§ **PROBLEM DESCRIPTION**
Copy out every line of the records below, word for word.

§ **PROVIDED RECORDS**
>>>>>

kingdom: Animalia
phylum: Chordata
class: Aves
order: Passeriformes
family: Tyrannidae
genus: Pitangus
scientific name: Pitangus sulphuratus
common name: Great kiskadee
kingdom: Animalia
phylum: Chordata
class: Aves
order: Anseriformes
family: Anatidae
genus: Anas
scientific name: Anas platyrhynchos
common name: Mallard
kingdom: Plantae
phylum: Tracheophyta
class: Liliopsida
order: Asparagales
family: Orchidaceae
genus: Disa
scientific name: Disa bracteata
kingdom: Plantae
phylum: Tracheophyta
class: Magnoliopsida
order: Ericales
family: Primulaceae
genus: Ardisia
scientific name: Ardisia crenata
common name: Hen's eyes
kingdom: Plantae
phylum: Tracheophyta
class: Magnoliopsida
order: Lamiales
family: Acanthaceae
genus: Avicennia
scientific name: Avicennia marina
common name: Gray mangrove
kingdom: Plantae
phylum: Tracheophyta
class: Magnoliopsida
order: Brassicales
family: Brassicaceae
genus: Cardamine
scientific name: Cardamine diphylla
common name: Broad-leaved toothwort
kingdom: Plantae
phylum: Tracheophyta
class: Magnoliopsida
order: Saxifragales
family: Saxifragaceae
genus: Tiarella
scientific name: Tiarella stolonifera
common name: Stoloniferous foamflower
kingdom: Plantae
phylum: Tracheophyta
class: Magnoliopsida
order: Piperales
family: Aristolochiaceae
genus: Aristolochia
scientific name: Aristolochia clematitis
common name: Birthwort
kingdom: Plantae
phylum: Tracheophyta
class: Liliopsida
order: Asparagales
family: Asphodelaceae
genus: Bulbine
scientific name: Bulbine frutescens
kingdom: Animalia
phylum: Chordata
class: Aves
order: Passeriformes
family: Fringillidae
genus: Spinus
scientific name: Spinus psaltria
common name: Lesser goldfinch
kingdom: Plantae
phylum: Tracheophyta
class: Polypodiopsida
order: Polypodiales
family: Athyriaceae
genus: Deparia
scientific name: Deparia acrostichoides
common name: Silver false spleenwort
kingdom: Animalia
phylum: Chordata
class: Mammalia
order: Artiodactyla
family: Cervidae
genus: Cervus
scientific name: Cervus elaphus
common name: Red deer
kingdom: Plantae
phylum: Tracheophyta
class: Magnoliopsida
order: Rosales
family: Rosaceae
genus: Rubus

<<<<<

§ **OUTPUT**
kingdom: Animalia
phylum: Chordata
class: Aves
order: Passeriformes
family: Tyrannidae
genus: Pitangus
scientific name: Pitangus sulphuratus
common name: Great kiskadee
kingdom: Animalia
phylum: Chordata
class: Aves
order: Anseriformes
family: Anatidae
genus: Anas
scientific name: Anas platyrhynchos
common name: Mallard
kingdom: Plantae
phylum: Tracheophyta
class: Liliopsida
order: Asparagales
family: Orchidaceae
genus: Disa
scientific name: Disa bracteata
kingdom: Plantae
phylum: Tracheophyta
class: Magnoliopsida
order: Ericales
family: Primulaceae
genus: Ardisia
scientific name: Ardisia crenata
common name: Hen's eyes
kingdom: Plantae
phylum: Tracheophyta
class: Magnoliopsida
order: Lamiales
family: Acanthaceae
genus: Avicennia
scientific name: Avicennia marina
common name: Gray mangrove
kingdom: Plantae
phylum: Tracheophyta
class: Magnoliopsida
order: Brassicales
family: Brassicaceae
genus: Cardamine
scientific name: Cardamine diphylla
common name: Broad-leaved toothwort
kingdom: Plantae
phylum: Tracheophyta
class: Magnoliopsida
order: Saxifragales
family: Saxifragaceae
genus: Tiarella
scientific name: Tiarella stolonifera
common name: Stoloniferous foamflower
kingdom: Plantae
phylum: Tracheophyta
class: Magnoliopsida
order: Piperales
family: Aristolochiaceae
genus: Aristolochia
scientific name: Aristolochia clematitis
common name: Birthwort
kingdom: Plantae
phylum: Tracheophyta
class: Liliopsida
order: Asparagales
family: Asphodelaceae
genus: Bulbine
scientific name: Bulbine frutescens
kingdom: Animalia
phylum: Chordata
class: Aves
order: Passeriformes
family: Fringillidae
genus: Spinus
scientific name: Spinus psaltria
common name: Lesser goldfinch
kingdom: Plantae
phylum: Tracheophyta
class: Polypodiopsida
order: Polypodiales
family: Athyriaceae
genus: Deparia
scientific name: Deparia acrostichoides
common name: Silver false spleenwort
kingdom: Animalia
phylum: Chordata
class: Mammalia
order: Artiodactyla
family: Cervidae
genus: Cervus
scientific name: Cervus elaphus
common name: Red deer
kingdom: Plantae
phylum: Tracheophyta
class: Magnoliopsida
order: Rosales
family: Rosaceae
genus: Rubus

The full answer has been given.